:: GIVEN TEXT ::
Are you a fan, Tony? Of course you are. You know, even when members of the family live in hermit-like solitude, they're still part of the family. You might want to try one of the more literary cons, they are actually a bit smaller, more manageable, and less, you know, weird. I actually haven't been to any of these, but I am told that WisCon, Potlatch, and the big Fantasy con (I forget it's name at the moment) are all pretty good in that regard.
May 3, 12:52 by David Kawalec
This made me laugh.

I've been to one convention, a Creation Star Trek convention in Philadelphia, if I place it right, it was in 1987 after Star Trek IV but before the Next Generation started. The featured guest was George Takei ("Sulu").

I remember in the pizza parlor next to the center where the convention was being held, a flock of Dr. Who fans (yes, one had a REALLY long scarf) were agreeing with one another (very loudly, I might add) that anyone who spells "color" without a 'u' is completely uncivilized.

Now, I liked watching Star Trek, I read some science fiction, but these people seemed to derive their self-identity from it. It was scary, sad and fascinating all at the same time. There were people twice my age dressing up like it was Halloween. I just didn't get it.

So, I asked George Takei to explain it to me.

"What's it like?" I asked.

"What's what like?" Mr. Takei responded.

"All this," I said and just looked around.

I wanted to know what it was like to be the focus of this, as William Shatner put it in the "Get a Life" sketch on Saturday Night Live, "collosal waste of time."

"They're here for you. What's it like?"

Mr. Takei hesitated. I think he was trying to see if I wanted the real answer or the fan answer. He decided to play it safe.

"I'm enjoying it all immensely. It's so wonderful to be part of Star Trek ... blah, blah, blah."

He was very polite, he smiled graciously and signed a small picture of himself at the helm of the Enterprise (which I still have).

:: EXERCISE OBJECTIVE ::
Why does the first writer of the convention comments recommend trying one of the more literary cons? Answer in one to three sentences. The rows after this point have nothing to do with the convention comments.

:: Saved entries ::
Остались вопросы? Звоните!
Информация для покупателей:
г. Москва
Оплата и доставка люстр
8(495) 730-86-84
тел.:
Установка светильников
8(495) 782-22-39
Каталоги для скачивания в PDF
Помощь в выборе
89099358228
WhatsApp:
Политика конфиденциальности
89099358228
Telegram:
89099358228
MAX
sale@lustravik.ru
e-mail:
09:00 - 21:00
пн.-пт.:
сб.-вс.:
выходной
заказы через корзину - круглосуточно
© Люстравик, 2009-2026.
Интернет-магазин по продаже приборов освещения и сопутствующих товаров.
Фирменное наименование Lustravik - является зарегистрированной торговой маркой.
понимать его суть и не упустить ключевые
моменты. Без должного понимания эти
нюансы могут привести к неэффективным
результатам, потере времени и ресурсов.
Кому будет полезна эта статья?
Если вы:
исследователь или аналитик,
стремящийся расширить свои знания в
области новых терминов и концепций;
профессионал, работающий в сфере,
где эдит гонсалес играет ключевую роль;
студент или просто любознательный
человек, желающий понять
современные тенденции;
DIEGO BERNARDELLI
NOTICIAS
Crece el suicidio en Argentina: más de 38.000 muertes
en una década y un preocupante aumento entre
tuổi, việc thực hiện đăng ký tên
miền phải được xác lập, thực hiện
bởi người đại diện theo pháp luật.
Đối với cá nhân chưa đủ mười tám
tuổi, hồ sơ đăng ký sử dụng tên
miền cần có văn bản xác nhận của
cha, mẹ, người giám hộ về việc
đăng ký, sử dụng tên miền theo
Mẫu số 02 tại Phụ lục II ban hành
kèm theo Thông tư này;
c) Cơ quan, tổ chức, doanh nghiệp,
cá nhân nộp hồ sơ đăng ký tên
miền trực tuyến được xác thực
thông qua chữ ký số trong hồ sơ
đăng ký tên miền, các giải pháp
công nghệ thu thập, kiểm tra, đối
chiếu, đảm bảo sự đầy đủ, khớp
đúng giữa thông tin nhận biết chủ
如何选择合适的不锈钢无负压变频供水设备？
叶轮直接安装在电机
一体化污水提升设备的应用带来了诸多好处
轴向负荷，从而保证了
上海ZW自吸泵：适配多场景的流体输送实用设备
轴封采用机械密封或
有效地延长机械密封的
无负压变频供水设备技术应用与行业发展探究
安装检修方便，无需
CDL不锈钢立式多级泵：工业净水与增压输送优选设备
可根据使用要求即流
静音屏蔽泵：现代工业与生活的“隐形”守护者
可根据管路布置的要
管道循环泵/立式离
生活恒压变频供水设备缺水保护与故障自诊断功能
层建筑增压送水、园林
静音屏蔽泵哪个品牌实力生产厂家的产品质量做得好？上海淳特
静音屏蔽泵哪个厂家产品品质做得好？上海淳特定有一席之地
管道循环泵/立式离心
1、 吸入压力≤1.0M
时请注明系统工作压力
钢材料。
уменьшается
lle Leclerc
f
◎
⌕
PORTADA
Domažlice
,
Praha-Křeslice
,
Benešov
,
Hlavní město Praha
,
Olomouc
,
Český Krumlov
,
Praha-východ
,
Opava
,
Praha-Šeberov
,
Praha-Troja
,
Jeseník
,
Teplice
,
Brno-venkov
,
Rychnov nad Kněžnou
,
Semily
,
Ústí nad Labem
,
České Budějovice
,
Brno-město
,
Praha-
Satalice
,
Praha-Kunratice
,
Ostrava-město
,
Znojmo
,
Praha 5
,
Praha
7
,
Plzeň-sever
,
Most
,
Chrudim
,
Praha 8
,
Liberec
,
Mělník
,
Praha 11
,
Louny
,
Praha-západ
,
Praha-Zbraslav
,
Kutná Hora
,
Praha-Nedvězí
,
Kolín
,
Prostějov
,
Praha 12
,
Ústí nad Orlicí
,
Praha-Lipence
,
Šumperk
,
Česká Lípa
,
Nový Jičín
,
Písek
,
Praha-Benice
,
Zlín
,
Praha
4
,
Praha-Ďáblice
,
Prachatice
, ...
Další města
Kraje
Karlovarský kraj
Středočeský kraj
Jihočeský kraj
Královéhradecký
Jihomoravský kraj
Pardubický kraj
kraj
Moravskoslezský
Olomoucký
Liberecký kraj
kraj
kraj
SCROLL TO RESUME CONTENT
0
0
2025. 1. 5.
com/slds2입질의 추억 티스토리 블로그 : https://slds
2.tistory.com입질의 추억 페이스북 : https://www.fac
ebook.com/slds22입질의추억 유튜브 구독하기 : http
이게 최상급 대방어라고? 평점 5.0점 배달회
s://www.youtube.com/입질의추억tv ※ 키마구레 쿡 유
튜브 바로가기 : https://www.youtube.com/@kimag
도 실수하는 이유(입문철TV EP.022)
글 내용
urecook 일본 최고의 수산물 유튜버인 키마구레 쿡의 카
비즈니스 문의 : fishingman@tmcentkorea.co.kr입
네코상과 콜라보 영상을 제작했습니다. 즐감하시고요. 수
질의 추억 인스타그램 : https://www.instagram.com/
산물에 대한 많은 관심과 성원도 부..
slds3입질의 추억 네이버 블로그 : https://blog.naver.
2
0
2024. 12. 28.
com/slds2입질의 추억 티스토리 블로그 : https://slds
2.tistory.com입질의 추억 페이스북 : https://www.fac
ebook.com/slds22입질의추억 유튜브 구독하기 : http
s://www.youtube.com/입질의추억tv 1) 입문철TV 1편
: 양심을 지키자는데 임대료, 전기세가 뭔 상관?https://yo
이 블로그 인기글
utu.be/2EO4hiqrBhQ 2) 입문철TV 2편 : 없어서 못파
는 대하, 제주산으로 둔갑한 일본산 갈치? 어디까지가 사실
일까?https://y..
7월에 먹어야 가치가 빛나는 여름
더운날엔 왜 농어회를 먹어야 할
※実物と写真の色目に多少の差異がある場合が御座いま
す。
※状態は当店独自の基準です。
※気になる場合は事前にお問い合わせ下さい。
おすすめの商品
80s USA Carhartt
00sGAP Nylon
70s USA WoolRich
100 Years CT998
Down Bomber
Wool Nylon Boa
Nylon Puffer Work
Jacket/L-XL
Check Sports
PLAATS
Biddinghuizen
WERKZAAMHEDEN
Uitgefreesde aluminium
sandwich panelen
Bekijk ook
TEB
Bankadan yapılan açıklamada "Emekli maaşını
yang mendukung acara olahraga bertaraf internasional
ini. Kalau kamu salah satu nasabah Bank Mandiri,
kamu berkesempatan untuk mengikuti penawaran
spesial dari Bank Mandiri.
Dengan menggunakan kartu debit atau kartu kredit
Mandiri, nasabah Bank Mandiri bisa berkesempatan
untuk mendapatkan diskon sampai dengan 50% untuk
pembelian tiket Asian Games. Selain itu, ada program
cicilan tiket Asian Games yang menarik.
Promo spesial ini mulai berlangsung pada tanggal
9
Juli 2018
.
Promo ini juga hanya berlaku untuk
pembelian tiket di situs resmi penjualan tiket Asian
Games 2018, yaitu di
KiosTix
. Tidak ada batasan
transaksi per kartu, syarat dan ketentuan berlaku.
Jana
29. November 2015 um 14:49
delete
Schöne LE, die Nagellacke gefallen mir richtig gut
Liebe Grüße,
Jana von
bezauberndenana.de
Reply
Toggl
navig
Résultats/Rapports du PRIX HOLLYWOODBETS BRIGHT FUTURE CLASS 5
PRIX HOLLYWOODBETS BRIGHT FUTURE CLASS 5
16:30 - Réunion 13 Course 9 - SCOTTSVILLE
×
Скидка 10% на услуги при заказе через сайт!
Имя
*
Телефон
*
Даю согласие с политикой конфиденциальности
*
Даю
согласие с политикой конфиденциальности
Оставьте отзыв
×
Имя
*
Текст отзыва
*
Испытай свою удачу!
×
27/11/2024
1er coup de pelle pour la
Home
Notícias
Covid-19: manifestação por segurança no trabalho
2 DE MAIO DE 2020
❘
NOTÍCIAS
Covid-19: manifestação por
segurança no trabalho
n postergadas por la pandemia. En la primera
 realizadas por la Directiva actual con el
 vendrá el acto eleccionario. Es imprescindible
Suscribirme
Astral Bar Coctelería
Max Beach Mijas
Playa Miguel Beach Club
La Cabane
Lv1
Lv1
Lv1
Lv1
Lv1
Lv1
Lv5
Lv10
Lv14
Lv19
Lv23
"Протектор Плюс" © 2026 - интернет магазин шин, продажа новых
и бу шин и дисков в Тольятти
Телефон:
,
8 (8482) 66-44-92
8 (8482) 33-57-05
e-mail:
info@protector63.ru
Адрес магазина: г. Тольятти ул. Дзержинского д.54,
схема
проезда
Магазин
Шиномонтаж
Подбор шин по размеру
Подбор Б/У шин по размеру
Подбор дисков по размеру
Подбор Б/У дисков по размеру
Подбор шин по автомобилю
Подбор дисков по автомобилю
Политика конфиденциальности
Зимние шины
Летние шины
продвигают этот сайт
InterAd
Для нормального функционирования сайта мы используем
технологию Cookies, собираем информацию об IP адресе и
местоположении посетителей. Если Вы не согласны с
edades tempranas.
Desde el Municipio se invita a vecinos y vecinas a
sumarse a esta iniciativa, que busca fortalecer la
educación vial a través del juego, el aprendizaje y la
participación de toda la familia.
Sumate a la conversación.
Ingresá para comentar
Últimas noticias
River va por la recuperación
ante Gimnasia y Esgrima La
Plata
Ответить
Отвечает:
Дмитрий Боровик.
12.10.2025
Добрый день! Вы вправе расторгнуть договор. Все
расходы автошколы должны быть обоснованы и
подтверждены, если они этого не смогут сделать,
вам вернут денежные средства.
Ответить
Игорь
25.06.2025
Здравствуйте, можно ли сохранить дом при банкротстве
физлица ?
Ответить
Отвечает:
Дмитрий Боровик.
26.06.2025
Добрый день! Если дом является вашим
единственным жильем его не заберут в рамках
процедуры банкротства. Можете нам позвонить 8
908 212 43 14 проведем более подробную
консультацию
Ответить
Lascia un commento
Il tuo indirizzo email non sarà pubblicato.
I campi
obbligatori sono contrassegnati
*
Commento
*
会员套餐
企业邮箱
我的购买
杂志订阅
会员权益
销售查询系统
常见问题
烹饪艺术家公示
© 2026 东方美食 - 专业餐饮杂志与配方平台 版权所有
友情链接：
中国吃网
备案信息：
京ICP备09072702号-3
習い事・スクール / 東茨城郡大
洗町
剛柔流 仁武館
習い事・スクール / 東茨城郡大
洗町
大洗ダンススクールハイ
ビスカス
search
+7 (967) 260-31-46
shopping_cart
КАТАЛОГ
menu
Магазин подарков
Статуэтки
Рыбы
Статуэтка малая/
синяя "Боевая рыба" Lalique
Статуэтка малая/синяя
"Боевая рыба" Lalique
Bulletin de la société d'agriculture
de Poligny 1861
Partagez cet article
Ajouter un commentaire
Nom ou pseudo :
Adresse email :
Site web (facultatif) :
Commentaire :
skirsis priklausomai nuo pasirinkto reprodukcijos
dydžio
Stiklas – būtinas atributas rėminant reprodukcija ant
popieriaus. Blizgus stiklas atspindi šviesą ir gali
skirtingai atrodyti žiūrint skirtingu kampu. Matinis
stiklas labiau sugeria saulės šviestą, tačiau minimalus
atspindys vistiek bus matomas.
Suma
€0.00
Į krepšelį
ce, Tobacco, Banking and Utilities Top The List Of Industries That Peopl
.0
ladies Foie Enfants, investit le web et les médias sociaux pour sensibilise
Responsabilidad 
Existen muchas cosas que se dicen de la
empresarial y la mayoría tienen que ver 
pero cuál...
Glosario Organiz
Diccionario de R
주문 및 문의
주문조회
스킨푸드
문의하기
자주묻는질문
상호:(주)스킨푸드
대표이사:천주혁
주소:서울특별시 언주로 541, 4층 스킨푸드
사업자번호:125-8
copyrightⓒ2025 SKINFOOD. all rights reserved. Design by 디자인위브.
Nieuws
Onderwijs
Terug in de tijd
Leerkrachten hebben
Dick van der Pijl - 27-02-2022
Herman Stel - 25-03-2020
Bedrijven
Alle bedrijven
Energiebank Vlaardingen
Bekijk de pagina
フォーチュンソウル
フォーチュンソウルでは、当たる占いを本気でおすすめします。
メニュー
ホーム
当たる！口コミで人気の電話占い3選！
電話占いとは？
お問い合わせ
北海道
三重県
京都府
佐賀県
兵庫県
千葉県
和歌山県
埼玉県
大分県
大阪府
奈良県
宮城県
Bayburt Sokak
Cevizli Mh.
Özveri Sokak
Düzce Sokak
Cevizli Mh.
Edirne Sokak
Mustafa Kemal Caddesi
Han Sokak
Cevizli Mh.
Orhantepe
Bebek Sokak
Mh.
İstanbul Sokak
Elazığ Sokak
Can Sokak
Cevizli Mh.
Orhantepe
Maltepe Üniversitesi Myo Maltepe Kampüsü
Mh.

:: RESPONSE TO THIS EXERCISE ::
The writer recommends them because they are a bit smaller, more manageable, and less weird.